|New drugs on horizon?
Feb 26, 2004
I have been reading about 2 new HIV drug classes in development called integrase inhibitors and transcription inhibitors. How far out are these from being viable and effective HIV treatment options?
Also, what is your opinion of using Tenofovir + 3TC + Sustiva as a first-line regemin, rather than AZT + 3TC + Sustiva? I have heard that Tenofovir has fewer serious side effects than AZT.
| Response from Dr. Pierone
Transcription is the process by which DNA is transformed into RNA. Reverse transcription is when RNA is converted into DNA. Most of the currently available antiretrovirals are reverse transcriptase inhibitors that prevent HIV RNA from being changed to HIV DNA. Integrase inhibitors block an enzyme (integrase) that enables HIV DNA (after reverse transcription) to get into the host cell DNA.
We have nucleoside reverse transcriptase inhibitors (AZT, ddI, 3TC, etc) and non-nucleoside reverse transcriptase inhibitors (nevirapine, efavirenz) available now. New classes of drugs that block this enzyme are being investigated, but not yet in humans (that I know of). Second generation agents in these current classes are in the pipeline (nukes - Reverset, SPD-754; non-nuke-capravirene, TMC-125) targeting resistant virus.
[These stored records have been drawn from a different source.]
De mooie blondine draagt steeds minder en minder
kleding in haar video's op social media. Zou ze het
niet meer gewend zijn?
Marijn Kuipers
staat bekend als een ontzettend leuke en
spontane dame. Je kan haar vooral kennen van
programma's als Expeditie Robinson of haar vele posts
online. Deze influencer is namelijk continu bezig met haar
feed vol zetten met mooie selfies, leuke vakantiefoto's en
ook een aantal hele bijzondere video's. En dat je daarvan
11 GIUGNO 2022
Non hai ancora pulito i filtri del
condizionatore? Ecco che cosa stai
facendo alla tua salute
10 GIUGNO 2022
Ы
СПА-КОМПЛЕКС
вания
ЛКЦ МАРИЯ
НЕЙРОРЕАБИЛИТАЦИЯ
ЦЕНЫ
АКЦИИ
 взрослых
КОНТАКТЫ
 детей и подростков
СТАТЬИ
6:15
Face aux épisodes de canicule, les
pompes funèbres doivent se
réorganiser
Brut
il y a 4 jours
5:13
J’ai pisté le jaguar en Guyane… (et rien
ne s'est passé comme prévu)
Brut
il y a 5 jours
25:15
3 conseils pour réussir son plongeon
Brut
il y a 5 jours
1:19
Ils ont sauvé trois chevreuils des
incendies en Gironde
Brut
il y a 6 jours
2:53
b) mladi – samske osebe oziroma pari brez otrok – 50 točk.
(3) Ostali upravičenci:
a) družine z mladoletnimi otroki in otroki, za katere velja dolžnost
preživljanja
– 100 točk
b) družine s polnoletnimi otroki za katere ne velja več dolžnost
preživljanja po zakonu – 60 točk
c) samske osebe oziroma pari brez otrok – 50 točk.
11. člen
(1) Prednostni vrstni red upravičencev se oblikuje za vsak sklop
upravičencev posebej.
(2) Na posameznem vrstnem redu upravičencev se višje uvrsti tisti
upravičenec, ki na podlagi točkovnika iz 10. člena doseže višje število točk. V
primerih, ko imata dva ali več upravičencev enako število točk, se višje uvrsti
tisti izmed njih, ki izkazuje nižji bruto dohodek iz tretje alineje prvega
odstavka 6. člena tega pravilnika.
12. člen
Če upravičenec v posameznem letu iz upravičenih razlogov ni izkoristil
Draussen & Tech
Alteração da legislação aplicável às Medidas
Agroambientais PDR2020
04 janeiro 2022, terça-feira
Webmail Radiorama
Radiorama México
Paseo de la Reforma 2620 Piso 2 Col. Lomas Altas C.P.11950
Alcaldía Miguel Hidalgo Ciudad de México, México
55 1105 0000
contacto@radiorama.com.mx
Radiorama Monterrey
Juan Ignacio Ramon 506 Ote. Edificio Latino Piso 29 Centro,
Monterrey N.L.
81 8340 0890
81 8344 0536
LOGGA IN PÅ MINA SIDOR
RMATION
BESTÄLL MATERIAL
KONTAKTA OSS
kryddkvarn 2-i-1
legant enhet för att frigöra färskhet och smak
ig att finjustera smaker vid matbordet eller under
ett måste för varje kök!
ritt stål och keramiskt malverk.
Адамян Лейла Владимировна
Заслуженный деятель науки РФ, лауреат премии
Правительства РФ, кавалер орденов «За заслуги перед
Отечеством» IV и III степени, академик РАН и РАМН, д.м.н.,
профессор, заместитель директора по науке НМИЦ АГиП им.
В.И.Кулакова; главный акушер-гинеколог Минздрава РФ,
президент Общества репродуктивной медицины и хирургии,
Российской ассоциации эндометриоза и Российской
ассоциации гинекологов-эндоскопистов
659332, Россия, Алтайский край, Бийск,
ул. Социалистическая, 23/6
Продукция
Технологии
Integrase inhibitors are being developed. Merck has promising agents (L870,810; L870,812) and Shinogi had one that failed (S-1360) and at least one more in development.
Given the two choices above for first line therapy, my preference would be tenofovir +3TC + Sustiva over AZT +3TC + Sustiva. Tenofovir has fewer side effects than AZT and does not blunt the CD4 count increase. Also, this is a once daily regimen instead of twice daily.